Or they could reintroduce their enterprise/business products, such as XServe.

The electric car idea really won't be ready anytime soon, due to limits of neural-net learning speed.



One of the biggest challenges that Apple has, is what would actually be meaningful? I loved a comment I saw recently that highlighted that a 10 digit revenue item can be counted as largely insignificant to a company the size of Apple.

So, if you start looking at product spaces that have:

1. A meaningful market size (ideally all consumers) 2. A price that is significant 3. Enhances the brand image as chic/cool 4. Is global

You don't really discover too many spaces to play in. They're not going to move the needle with a new printer.

Frankly, if I was Tim Cook, I'd just buy Tesla and be done with it. Goodness knows they have the cash, and Elon has signalled previously that he'd be interested in handing over the reigns once the original strategy was delivered.


I'd like to see them get into construction. They could build residential or office space with amazing attention to detail. I'm imagining the level of design that usually goes into a car interior applied to a home or hotel. There are already builders in China exploring mostly prefab highrises - so imagine if Apple started building a few thousand luxury buildings a year and were able to get the costs down.

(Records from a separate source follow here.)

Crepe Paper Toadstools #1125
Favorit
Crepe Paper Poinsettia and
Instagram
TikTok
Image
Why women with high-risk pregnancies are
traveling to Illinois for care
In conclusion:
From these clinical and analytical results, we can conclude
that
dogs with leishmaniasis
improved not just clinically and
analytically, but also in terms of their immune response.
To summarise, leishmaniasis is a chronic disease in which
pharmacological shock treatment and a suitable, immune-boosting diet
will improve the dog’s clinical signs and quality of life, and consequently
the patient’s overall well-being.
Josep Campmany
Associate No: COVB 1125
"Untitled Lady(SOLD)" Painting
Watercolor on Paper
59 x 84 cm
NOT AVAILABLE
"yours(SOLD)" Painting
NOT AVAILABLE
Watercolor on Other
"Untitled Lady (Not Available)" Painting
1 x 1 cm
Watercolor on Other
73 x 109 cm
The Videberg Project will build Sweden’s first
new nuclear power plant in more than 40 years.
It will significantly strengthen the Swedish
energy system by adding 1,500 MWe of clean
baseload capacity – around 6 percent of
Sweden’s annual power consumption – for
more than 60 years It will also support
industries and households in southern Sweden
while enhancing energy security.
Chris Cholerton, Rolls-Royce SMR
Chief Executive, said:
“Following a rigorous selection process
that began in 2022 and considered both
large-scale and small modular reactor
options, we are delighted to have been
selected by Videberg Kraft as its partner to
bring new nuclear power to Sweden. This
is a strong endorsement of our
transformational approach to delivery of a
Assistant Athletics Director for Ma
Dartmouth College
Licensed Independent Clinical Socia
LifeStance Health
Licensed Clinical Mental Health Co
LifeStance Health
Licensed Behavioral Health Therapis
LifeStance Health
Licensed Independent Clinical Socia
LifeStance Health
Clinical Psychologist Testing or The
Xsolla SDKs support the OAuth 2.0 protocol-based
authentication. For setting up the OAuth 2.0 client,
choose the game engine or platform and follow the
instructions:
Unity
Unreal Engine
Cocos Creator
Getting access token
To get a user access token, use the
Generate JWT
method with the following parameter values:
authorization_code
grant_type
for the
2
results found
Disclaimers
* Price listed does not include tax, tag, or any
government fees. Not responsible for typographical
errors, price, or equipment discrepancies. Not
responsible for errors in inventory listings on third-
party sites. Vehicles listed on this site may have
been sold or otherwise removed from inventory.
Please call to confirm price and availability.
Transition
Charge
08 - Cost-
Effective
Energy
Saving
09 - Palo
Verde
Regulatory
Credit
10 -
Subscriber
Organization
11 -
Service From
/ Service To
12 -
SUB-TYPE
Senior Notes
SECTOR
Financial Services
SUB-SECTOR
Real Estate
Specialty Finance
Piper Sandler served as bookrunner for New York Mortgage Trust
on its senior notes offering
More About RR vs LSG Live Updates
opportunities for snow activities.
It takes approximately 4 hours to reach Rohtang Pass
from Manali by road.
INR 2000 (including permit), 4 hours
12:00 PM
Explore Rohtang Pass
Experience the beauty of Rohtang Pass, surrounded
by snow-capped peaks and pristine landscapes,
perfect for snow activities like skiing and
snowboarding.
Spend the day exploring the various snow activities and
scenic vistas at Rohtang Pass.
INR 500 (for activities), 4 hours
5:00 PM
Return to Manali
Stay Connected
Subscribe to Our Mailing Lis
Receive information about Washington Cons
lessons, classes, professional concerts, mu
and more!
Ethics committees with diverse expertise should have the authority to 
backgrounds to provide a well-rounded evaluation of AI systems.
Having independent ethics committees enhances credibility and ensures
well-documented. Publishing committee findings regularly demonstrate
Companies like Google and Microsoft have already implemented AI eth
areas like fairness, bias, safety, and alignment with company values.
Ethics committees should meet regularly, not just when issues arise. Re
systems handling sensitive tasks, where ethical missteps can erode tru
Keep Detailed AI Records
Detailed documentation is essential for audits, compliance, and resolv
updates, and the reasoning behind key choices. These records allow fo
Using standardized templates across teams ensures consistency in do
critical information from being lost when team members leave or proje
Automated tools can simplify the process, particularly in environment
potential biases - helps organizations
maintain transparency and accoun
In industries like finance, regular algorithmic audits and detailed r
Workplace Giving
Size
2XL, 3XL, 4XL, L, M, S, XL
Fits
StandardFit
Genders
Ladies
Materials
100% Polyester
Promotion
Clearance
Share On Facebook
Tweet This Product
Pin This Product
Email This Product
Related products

This is exactly the sort of thinking that leads to companies becoming irrelevant; almost nothing can move the needle for them, so they fail to see the next thing coming.

The initial theory of disruptive innovation from The Innovator's Dilemma is about this exact issue and how companies can deal with it.


The problem they're facing with the big bets is that they can lose big as well. With iPhone sales dropping 30%/year, they're losing about that much revenue also, since the company's revenue is tied so much to that singular product.

A broad product portfolio will always be more stable over the long term.


Apple already makes the most popular camera and the most popular gaming device: the iPhone.